Mesmo que o Tribunal não barre o acordo, a aprovação do pedido de judicialização significaria atrasar o acordo negociado há mais de 26 anos. Este tipo de avaliação pela Corte costuma durar em torno de 16 e 18 meses, segundo informações da UE.

É necessária maioria simples para aprovar o pedido no Parlamento, formado por 720 eurodeputados. Os países que rejeitaram o acordo no Conselho Europeu (colegiado de chefes de Estado da UE) somam cerca de 30% dos parlamentares – mas a heterogeneidade interna das bancadas deve ser considerada.
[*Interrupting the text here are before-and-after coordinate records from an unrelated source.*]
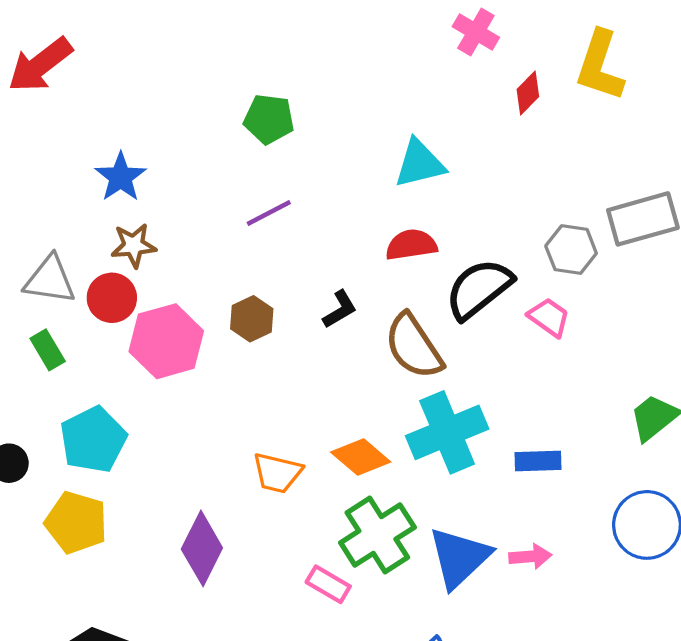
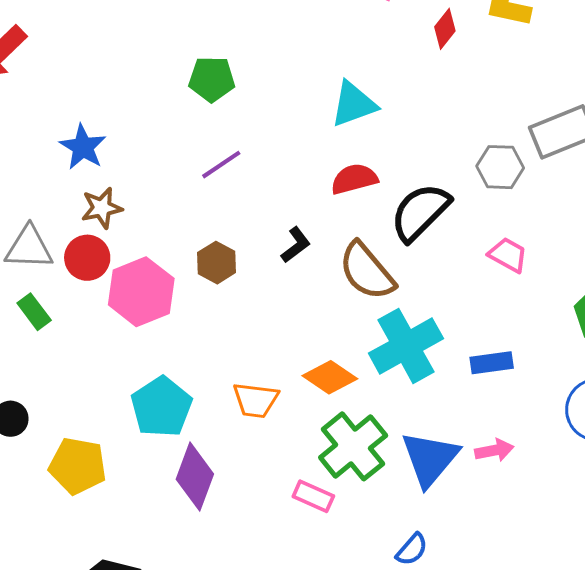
pink trapezoid: (549, 317) -> (508, 255), moved
cyan pentagon: (93, 440) -> (161, 407), moved

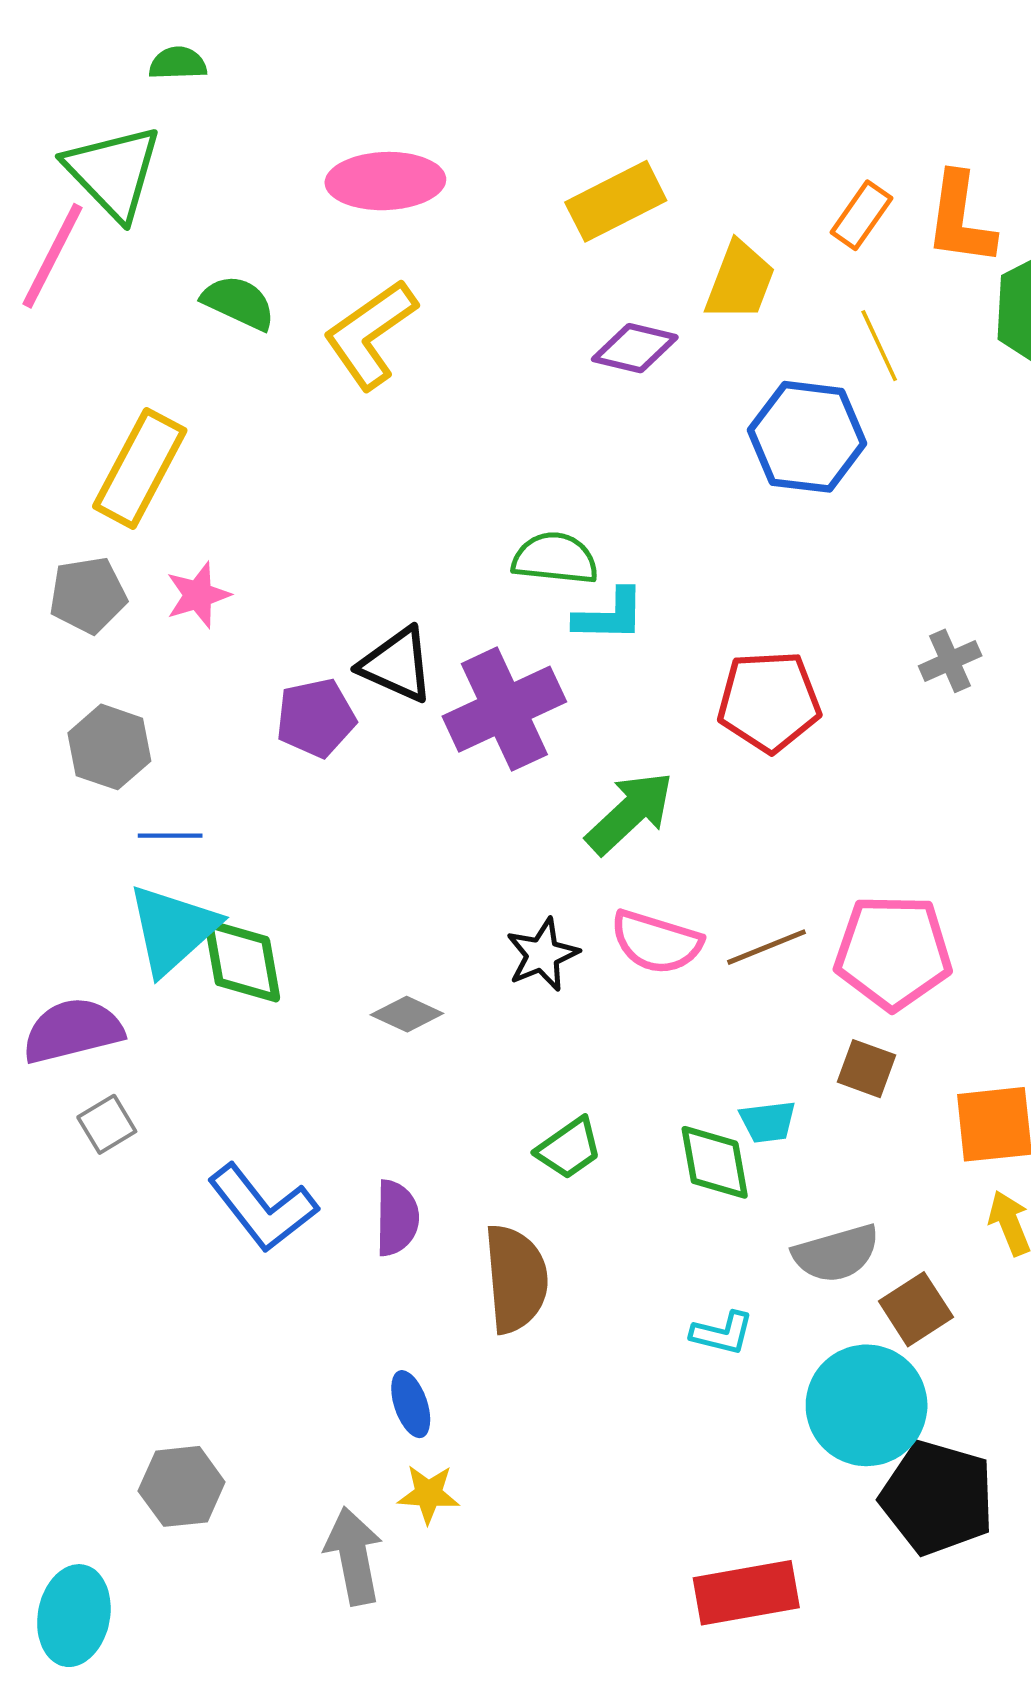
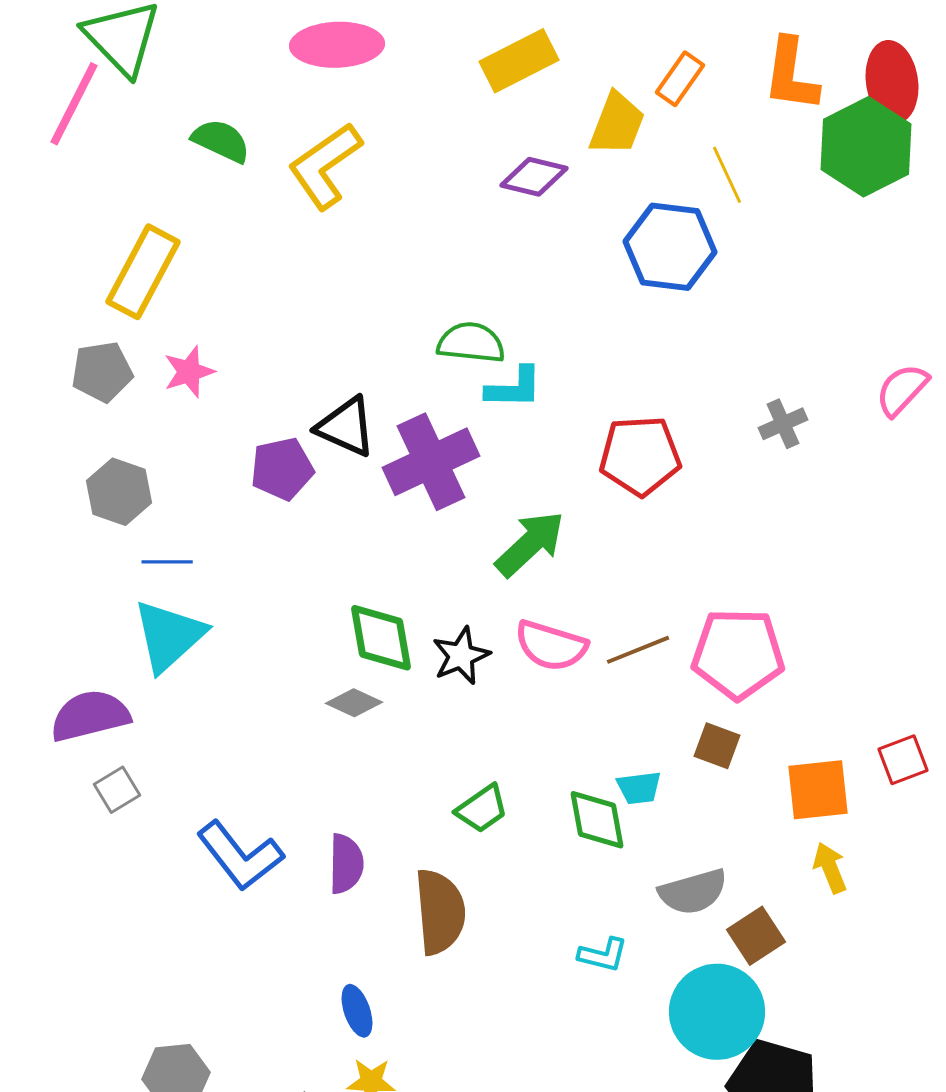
orange rectangle: (861, 215) -> (680, 79), moved
green diamond: (242, 961) -> (381, 638), moved

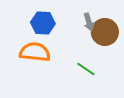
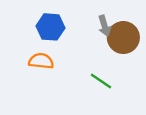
orange semicircle: (35, 52) -> (41, 61), size x0.7

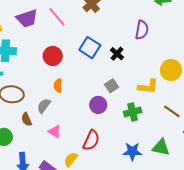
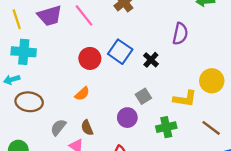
red circle: (53, 56) -> (90, 58), moved
orange semicircle: (58, 86) -> (82, 94), turned -136
gray semicircle: (44, 106) -> (58, 127), moved
brown semicircle: (27, 119) -> (87, 128), moved

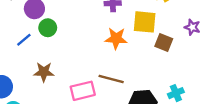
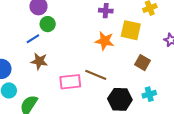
blue line: (24, 40) -> (33, 39), moved
brown square: (164, 42) -> (142, 63), moved

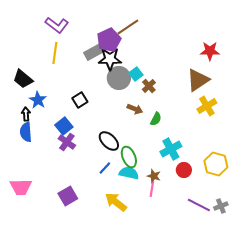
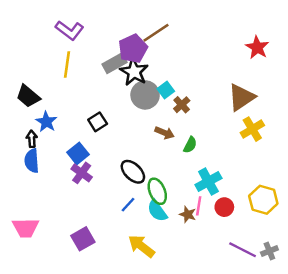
red star: (210, 51) -> (257, 47), moved, turned 30
black star: (110, 59) -> (134, 72), turned 30
cyan semicircle: (129, 173) -> (157, 211), turned -138
pink line: (152, 189) -> (199, 206), moved

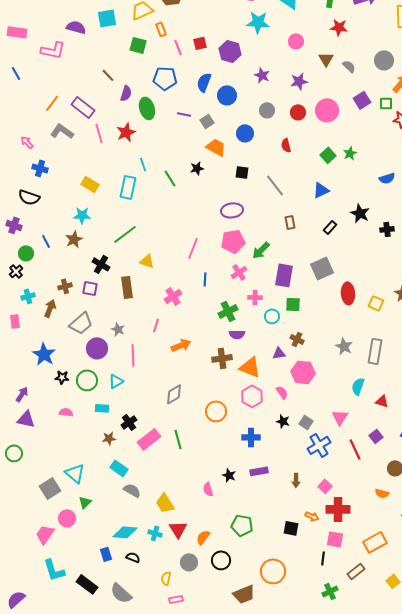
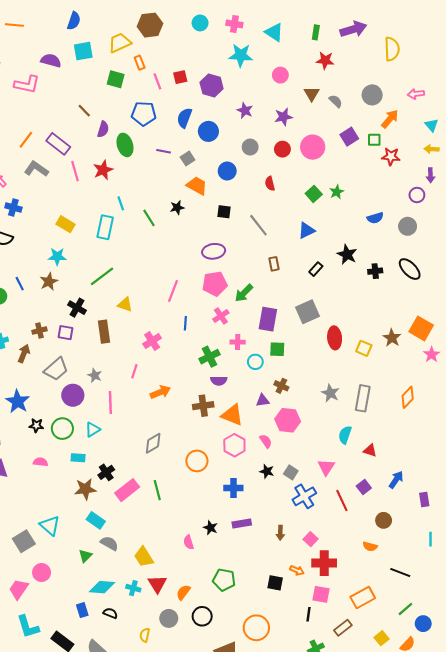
brown star: (109, 438) -> (85, 489), size x1.5
green triangle: (85, 502) -> (85, 556), moved

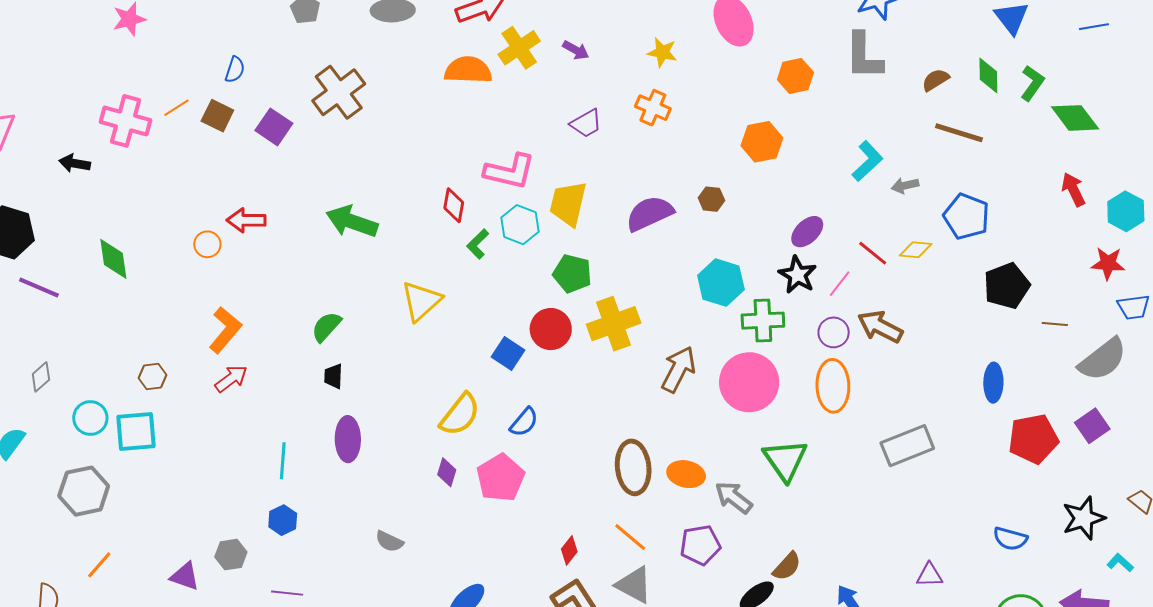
Após a assinatura do acordo, marcada para acontecer em Assunção, capital paraguaia (país que tem a presidência rotativa do Mercosul), ele ainda precisa passar por um processo de ratificação interna, pelos legislativos de ambos os blocos, para começar a valer.

O tratado foi “dividido” em duas partes, comercial e política. A primeira, que traz as reduções tarifárias e livre comércio, tem trâmite facilitado: não é necessário aprovação por cada um dos parlamentos nacionais da UE, somente do Parlamento Europeu, por maioria simples (50% dos votos mais um).

Também é necessário que os parlamentos nacionais do Mercosul o aprovem. Uma cláusula inserida no acordo garante, contudo, que caso o Congresso Nacional brasileiro dê seu aval – assim como o Parlamento Europeu – o tratado já pode vigorar, sem necessidade de outros sul-americanos deliberarem.

O presidente da CRE (Comissão de Relações Exteriores), Nelsinho Trad, afirmou em entrevista à CNN que os trabalhos no Congresso visam aprovar o Mercosul-UE até julho de 2026, para que o livre comércio esteja em vigo no segundo semestre deste ano.